Ja - Nein ? Begründung wäre schön.

Besteht der Anspruch auf Mütterrente nur für den Monat Juli, da Frau im Juli verstorben ist, oder für das ganze Sterbevierteljahr?


Die Antwort von Schießl ist auf jeden Fall falsch.
Die Antwort von =//= wirft eine Frage auf die nicht unwichtig ist.
Welcher Jahrgang war denn die Verstorbene.
Näheres danach.
Katja

von
Kai-Uwe

Die Antwort "Nein" ist purer Blödsinn.

Natürlich besteht Anspruch auf die erweitere rentenrechtliche Bewertung der Kindererziehungszeiten( umgangssprachlich Mütterrente).

Sie dürfen die "Mütterrente" nicht als eigene Rentenleistung sehen, grob gesagt geht es nur darum, die Rente pro Kind um einen Entgeltpunkt zu erhöhen.

Aus dem vorliegenden Fall ergibt sich, dass die Hinterbliebenenrente nach dem 30.06.2014 begonnen hat. Alle Renten mit Rentenbeginn 1.7.14 aufwärts haben die zusätzlichen Punkte bereits inbegriffen.

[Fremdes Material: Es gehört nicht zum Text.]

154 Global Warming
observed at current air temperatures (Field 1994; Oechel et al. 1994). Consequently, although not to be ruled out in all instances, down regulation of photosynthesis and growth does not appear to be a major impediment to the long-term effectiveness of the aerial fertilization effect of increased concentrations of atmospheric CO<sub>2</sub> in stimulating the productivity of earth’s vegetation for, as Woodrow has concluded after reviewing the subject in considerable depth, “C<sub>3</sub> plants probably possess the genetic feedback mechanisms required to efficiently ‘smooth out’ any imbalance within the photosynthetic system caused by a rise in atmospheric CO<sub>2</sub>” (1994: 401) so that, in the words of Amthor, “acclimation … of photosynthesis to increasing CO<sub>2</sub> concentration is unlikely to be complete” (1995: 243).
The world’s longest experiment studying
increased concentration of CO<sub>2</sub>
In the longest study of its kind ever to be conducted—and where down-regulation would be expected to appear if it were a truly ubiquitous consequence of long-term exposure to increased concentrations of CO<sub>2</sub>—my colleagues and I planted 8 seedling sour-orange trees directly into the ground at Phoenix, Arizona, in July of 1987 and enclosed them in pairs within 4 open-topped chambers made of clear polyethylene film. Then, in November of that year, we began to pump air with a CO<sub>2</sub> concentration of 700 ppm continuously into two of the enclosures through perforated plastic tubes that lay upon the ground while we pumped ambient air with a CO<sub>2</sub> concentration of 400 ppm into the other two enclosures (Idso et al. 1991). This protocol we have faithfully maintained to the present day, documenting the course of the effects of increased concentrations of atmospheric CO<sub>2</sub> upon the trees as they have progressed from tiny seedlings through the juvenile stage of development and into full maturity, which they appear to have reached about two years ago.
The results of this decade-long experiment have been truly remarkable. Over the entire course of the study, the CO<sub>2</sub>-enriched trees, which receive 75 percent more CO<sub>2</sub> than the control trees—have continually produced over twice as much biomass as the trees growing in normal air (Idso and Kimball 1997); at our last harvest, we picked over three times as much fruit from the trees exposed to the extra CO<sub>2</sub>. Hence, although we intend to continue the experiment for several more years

D.h. zum einen: Die H-Rente im Sterbevierteljahr enthielt zusätzliche Entgeltpunkte ("Mütterrente")
D.h. zum anderen: Nach dem Sterbevierteljahr wird es keine laufende Rentenleistung oder eine Nachzahlung aufgrund des neuen Gesetzes geben.

MfG

von
Margarete

Aha, also ja.

Verstorbene war Jahrgang 1924.

von Experte/in Experten-Antwort

Ja, der Witwer profitiert auch von der sogenannten Mütterrente.

von
Katja

Hallo @Margarete,

Ihre Frage ist ja inzwischen korrekt beantwortet.
Entscheidend ist aber, das die Verstorbene nicht vor dem 1.1.1921 geboren ist.
Sonst wären die Antworten falsch da es Kindererziehungszeiten erst für die Geburtsjahrgänge ab 1921 gibt.
Für die Jahrgänge vor 1921 gibt es die "Kindererziehungsleistung", damals als Rente für "Trümmerfrauen" bezeichnet. Diese Leistung ist keine Rente der gesetzlichen Rentenversicherung, auch wenn sie aus Verwaltungsgründen von der DRV ausbezahlt wird.
Diese Leistung fällt mit Ablauf des Sterbemonats weg.
Eine "Mitnahme" in die Witwerrente gäbe es hier nicht.
Katja

von
Schießl Konrad

Zitiert von: Katja

Hallo @Margarete,

Ihre Frage ist ja inzwischen korrekt beantwortet.
Entscheidend ist aber, das die Verstorbene nicht vor dem 1.1.1921 geboren ist.
Sonst wären die Antworten falsch da es Kindererziehungszeiten erst für die Geburtsjahrgänge ab 1921 gibt.
Für die Jahrgänge vor 1921 gibt es die "Kindererziehungsleistung", damals als Rente für "Trümmerfrauen" bezeichnet. Diese Leistung ist keine Rente der gesetzlichen Rentenversicherung, auch wenn sie aus Verwaltungsgründen von der DRV ausbezahlt wird.
Diese Leistung fällt mit Ablauf des Sterbemonats weg.
Eine "Mitnahme" in die Witwerrente gäbe es hier nicht.
Katja

Richtig, danke, dieser Betrag war auch steuerfrei.

MfG.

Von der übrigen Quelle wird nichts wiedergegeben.